▶ _TASK STATEMENT_: An exact copy is needed of the lines in the entries below from the line with "left hip: (232, 470)" up to and including the line with "left eye: (215, 102)", and of nothing else. Leave the pictures out.

Stored data entries:
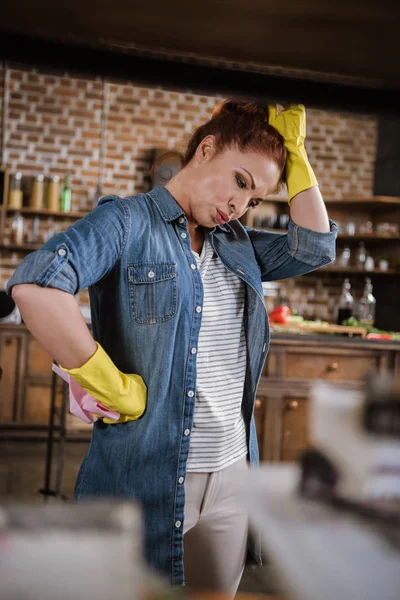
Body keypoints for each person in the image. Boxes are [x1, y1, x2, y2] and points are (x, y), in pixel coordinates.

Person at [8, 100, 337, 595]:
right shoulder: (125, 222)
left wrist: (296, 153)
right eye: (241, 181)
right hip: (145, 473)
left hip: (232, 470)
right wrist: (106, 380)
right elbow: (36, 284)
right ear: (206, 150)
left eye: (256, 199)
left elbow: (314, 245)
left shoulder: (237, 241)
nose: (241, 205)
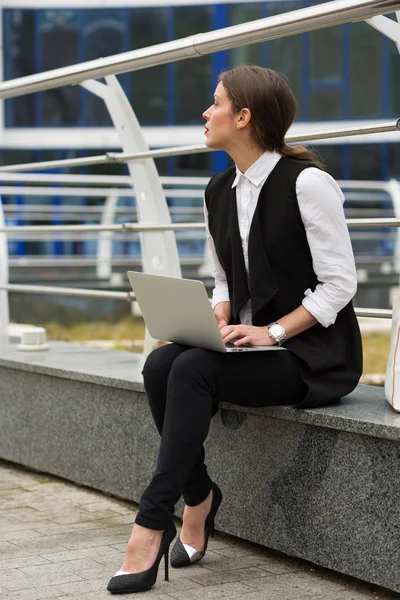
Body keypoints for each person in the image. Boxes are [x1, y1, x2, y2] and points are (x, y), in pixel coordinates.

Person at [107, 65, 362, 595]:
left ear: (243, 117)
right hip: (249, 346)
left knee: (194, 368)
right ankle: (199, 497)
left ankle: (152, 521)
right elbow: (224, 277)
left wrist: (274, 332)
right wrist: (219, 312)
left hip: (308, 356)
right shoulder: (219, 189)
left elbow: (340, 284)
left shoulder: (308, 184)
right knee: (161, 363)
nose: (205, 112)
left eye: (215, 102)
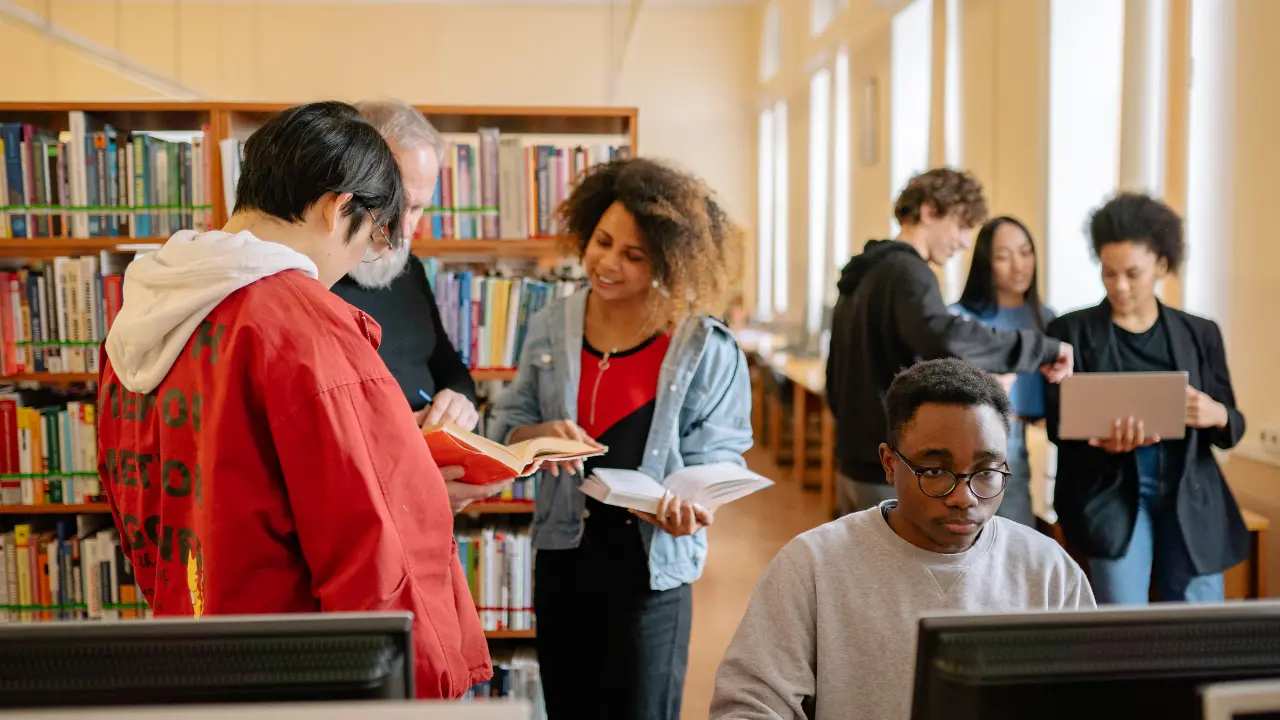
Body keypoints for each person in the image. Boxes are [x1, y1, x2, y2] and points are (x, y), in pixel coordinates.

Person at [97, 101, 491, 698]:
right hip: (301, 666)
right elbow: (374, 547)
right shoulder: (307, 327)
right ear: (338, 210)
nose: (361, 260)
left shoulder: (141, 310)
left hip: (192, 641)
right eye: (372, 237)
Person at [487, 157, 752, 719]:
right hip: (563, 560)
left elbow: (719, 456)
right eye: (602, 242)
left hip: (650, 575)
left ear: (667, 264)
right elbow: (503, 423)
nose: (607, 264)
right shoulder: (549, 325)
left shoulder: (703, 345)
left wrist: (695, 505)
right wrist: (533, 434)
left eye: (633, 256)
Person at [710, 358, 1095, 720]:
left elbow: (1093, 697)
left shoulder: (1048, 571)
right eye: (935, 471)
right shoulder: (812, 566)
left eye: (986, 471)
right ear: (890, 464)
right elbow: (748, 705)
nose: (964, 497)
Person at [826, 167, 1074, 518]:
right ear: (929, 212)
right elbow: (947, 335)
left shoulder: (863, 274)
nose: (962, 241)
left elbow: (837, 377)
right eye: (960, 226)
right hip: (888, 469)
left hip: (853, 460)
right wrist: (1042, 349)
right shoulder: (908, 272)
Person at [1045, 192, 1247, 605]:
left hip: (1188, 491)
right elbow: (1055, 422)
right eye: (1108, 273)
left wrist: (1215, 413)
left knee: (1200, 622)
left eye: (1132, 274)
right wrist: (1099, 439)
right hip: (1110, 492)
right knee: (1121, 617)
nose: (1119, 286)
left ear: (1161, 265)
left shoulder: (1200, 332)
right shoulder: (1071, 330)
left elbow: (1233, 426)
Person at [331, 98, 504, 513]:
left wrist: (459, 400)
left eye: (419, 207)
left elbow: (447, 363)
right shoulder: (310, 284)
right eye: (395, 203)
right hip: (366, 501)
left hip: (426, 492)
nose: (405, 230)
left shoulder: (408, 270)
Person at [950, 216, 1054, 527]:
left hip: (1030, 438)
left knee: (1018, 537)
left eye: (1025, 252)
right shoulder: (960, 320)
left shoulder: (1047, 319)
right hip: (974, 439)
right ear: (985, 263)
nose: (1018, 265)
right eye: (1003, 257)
--
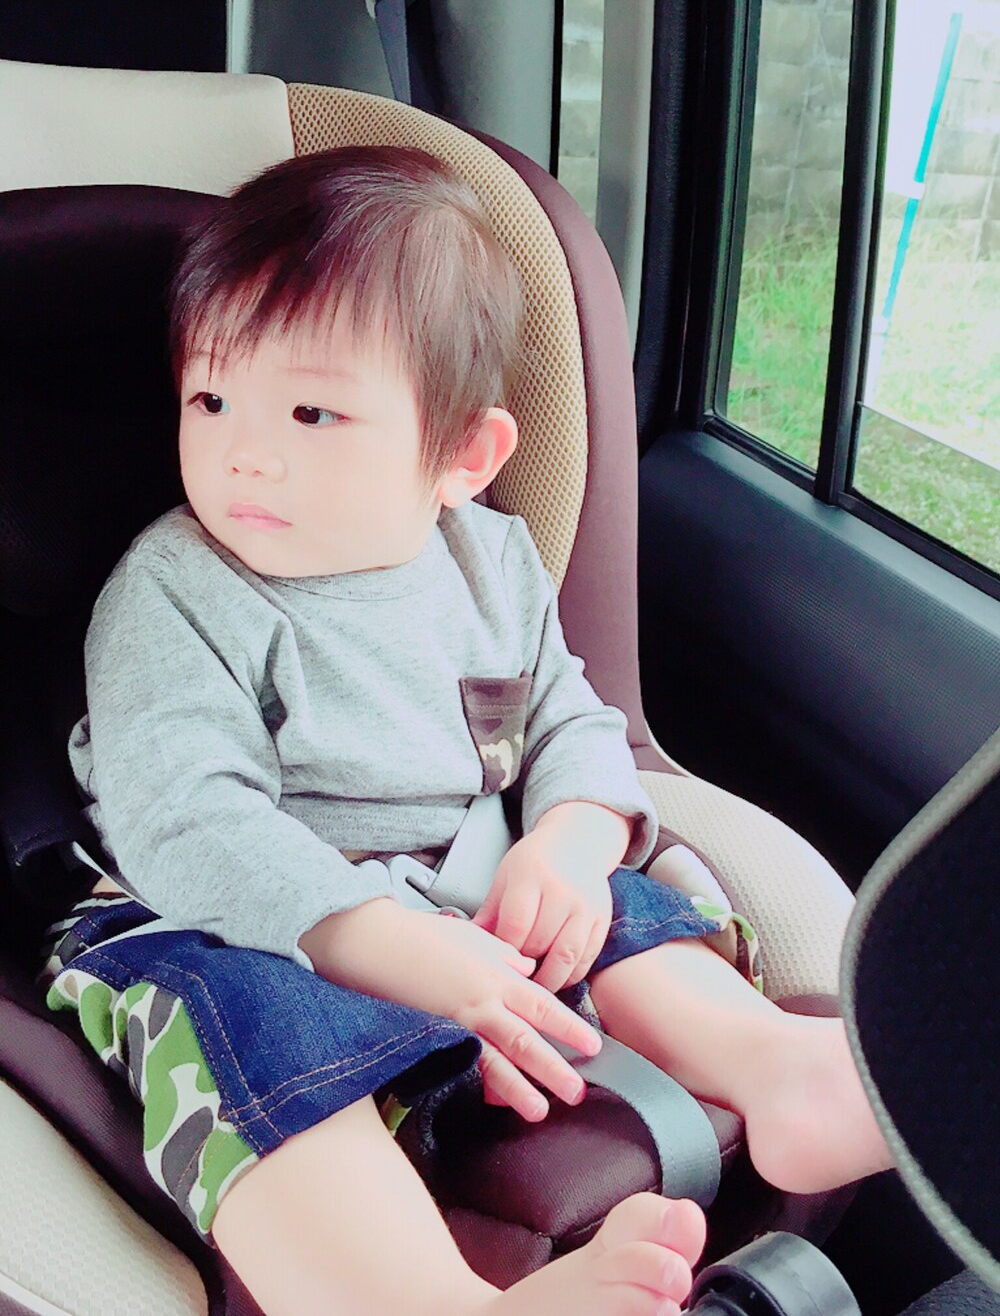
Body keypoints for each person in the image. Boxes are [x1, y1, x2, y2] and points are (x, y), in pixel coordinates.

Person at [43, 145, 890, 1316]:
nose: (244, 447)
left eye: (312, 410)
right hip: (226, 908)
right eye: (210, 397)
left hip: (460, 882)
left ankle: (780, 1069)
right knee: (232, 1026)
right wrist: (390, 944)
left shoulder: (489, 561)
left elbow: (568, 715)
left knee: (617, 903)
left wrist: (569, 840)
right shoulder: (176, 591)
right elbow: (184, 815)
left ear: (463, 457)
...
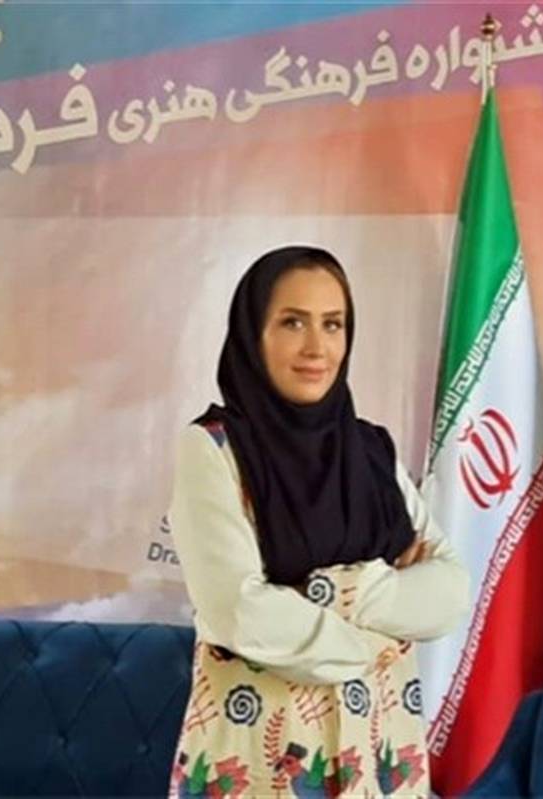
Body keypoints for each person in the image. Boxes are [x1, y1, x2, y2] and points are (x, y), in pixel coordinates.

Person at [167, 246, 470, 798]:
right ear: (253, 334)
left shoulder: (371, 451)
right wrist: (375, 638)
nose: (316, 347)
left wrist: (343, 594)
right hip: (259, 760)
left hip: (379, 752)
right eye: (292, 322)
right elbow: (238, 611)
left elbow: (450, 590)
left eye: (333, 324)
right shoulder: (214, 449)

▶ _EXPECTED ANSWER_:
left hip: (232, 470)
right wrist: (106, 380)
right elbow: (36, 284)
right ear: (206, 150)
left eye: (256, 199)
left elbow: (314, 245)
left shoulder: (237, 241)
nose: (241, 205)
Body keypoints for each person in the image. Boxes are [x1, y1, x2, y2] and points are (x, y), in pixel coordinates.

Person at [107, 65, 362, 595]:
left ear: (243, 117)
right hip: (249, 346)
left knee: (194, 368)
right ankle: (199, 497)
left ankle: (152, 521)
right elbow: (224, 277)
left wrist: (274, 332)
right wrist: (219, 312)
left hip: (308, 356)
right shoulder: (219, 189)
left elbow: (340, 284)
left shoulder: (308, 184)
right knee: (161, 363)
nose: (205, 112)
left eye: (215, 102)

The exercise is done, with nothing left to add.